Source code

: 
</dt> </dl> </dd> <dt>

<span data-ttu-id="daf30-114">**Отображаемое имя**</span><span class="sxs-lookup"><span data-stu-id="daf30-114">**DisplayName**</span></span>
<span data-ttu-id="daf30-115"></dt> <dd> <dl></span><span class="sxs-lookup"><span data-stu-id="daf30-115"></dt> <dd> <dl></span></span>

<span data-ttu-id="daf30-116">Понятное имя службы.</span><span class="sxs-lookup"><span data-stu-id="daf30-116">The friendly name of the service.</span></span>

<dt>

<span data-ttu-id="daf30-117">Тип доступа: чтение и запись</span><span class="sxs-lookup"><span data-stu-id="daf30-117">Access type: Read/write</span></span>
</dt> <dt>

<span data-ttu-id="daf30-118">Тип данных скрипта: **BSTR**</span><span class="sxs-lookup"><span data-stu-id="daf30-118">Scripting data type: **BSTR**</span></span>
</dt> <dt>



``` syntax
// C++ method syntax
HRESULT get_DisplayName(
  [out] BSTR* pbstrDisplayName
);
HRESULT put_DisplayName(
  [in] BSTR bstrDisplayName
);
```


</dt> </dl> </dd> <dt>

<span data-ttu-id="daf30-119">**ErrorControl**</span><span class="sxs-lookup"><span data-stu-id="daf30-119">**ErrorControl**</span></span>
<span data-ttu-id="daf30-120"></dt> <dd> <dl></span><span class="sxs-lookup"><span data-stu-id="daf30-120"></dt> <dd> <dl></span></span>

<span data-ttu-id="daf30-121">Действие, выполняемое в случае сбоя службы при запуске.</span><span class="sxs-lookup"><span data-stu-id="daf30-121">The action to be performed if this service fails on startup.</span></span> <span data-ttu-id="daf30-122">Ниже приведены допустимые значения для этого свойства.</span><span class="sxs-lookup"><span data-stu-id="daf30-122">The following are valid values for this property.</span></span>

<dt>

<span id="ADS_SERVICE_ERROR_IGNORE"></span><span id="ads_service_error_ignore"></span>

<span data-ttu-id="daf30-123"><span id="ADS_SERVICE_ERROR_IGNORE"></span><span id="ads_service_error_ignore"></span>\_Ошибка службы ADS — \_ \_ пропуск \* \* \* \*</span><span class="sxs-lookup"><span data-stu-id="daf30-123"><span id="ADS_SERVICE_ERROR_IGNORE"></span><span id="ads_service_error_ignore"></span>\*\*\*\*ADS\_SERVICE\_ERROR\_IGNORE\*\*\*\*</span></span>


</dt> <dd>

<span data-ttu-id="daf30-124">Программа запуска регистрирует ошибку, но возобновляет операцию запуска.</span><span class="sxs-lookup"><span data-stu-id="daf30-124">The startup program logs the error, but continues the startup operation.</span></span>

= = =

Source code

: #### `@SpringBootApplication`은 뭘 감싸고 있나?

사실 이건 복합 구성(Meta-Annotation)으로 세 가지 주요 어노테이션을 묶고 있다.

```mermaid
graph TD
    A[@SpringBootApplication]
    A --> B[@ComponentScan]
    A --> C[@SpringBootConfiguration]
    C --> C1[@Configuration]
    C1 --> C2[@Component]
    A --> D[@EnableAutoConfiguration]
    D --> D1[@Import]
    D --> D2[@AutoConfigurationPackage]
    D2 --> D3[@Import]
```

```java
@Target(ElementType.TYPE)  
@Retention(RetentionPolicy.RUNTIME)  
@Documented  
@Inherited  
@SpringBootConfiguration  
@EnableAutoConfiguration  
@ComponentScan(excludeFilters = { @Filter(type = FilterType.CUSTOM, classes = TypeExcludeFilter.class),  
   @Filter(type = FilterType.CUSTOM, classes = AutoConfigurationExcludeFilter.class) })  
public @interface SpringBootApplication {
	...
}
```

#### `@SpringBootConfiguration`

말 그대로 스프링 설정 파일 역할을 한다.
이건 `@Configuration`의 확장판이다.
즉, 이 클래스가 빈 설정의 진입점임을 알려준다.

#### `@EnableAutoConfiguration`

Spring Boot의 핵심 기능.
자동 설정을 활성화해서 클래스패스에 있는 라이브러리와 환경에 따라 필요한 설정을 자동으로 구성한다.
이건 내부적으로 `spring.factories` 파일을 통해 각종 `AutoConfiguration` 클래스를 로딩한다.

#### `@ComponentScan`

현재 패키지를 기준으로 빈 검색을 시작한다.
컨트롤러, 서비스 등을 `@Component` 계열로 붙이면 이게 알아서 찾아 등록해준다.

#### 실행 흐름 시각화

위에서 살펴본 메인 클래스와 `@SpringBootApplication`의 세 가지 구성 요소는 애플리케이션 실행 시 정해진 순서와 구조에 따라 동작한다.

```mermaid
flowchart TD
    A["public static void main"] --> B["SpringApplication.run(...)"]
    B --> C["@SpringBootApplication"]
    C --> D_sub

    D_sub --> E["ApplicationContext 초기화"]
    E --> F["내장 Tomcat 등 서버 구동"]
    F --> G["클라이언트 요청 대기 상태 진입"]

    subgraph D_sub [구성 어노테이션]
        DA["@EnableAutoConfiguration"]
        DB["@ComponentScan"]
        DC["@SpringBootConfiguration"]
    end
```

= = =

Find every line in the records that has the word "EnableAutoConfiguration". Copy those lines.

Solved problem =>
    A --> D[@EnableAutoConfiguration]
@EnableAutoConfiguration  
#### `@EnableAutoConfiguration`
        DA["@EnableAutoConfiguration"]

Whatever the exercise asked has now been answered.